#### Task to carry out
Revise the listing from its first line through the line containing "Уличная грязь, а", inclusive, replacing "тротуары" with "дороги" and leaving all else unchanged. Provide only those lines.
|---|
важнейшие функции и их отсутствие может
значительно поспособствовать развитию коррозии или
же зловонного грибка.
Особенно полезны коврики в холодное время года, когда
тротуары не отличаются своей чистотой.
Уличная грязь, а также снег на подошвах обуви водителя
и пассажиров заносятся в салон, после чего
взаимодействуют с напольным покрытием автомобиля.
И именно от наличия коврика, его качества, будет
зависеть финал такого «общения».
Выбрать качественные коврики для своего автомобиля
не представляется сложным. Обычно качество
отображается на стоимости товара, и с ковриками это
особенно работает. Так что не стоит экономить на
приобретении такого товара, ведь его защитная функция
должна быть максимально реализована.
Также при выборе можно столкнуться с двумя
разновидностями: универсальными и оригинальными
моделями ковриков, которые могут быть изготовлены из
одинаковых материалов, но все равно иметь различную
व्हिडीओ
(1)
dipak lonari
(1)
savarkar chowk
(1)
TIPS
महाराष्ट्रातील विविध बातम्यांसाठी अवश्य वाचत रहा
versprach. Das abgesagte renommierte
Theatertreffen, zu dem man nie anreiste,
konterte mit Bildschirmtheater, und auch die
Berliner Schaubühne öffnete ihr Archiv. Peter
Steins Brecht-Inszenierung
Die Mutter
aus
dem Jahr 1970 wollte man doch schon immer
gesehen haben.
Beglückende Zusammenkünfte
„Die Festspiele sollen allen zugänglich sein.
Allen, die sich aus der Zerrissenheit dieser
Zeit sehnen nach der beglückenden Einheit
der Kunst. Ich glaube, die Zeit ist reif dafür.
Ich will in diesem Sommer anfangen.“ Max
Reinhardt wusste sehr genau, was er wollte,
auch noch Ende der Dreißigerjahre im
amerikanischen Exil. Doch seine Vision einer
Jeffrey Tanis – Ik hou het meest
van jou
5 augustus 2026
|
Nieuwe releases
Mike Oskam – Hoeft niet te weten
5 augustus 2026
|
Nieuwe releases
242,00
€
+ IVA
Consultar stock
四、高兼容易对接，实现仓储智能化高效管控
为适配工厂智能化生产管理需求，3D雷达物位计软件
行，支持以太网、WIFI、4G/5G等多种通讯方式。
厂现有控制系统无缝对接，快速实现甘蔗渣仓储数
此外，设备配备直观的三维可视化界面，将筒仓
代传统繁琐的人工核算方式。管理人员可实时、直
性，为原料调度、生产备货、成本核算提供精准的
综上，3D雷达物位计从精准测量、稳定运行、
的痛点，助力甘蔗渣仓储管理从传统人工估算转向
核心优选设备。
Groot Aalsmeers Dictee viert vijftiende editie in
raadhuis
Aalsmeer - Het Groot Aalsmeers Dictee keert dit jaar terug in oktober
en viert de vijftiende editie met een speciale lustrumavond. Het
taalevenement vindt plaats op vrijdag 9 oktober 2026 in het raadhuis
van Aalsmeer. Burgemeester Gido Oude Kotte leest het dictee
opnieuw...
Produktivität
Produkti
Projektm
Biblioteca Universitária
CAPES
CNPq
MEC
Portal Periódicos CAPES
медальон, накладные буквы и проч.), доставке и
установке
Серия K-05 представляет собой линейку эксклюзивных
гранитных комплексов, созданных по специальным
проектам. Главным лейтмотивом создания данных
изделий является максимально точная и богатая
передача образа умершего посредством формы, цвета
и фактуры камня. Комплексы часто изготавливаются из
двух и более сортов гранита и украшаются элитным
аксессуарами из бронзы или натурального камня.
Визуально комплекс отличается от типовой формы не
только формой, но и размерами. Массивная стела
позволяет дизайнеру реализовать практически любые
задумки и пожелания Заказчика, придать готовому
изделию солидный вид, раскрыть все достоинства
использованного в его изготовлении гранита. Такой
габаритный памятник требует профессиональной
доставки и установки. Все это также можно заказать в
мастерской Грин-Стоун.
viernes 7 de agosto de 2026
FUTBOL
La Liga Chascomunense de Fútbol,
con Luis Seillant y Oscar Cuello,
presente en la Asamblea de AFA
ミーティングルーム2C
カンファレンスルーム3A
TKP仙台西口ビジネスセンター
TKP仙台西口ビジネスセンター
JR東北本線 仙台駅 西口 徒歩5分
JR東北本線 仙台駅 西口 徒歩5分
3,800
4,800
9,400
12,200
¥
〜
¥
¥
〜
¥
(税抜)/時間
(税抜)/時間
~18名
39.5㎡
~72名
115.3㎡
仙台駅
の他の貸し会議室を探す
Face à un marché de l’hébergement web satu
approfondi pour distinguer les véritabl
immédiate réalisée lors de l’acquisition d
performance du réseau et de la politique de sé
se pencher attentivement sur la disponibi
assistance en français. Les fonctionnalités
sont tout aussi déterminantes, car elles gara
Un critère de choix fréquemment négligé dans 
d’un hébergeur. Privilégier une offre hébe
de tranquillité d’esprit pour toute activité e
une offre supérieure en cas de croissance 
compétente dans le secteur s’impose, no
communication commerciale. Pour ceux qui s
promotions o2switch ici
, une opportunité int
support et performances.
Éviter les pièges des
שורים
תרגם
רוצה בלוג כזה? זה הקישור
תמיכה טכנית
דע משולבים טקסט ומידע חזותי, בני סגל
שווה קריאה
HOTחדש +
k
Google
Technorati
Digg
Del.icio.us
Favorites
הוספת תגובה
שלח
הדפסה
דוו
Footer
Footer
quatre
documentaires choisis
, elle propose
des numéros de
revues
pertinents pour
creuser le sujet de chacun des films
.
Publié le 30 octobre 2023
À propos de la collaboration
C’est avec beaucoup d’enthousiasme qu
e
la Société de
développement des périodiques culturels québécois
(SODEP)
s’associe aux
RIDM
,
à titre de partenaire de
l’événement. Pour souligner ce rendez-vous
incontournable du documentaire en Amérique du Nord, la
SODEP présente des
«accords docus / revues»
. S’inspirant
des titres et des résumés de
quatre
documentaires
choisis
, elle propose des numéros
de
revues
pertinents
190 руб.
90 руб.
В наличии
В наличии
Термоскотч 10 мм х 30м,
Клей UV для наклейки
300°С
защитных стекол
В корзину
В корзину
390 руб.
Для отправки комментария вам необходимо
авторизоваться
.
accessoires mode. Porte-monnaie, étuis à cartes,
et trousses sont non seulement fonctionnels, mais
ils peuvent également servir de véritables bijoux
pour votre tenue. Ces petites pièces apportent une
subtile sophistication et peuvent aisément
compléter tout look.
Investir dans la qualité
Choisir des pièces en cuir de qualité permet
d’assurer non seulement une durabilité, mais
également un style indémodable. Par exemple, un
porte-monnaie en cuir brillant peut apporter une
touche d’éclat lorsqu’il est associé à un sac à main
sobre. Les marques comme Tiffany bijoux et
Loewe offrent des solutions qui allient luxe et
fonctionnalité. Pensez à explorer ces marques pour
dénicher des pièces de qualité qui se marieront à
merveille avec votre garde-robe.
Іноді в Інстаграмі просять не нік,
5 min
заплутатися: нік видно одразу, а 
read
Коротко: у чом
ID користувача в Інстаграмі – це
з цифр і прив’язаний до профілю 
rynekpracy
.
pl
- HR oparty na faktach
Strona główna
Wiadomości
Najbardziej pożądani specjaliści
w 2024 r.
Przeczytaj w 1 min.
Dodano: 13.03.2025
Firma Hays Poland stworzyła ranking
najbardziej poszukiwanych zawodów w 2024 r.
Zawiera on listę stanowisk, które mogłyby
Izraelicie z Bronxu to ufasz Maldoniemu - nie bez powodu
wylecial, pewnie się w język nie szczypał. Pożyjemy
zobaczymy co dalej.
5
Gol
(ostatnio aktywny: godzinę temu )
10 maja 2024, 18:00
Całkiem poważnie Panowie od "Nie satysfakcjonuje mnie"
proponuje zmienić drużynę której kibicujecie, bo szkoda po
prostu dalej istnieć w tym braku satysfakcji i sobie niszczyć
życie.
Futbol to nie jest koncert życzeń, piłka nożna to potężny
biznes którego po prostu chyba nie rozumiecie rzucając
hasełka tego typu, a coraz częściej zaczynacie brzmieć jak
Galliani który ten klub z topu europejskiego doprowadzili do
|---|
#### Result of the task
важнейшие функции и их отсутствие может
значительно поспособствовать развитию коррозии или
же зловонного грибка.
Особенно полезны коврики в холодное время года, когда
дороги не отличаются своей чистотой.
Уличная грязь, а также снег на подошвах обуви водителя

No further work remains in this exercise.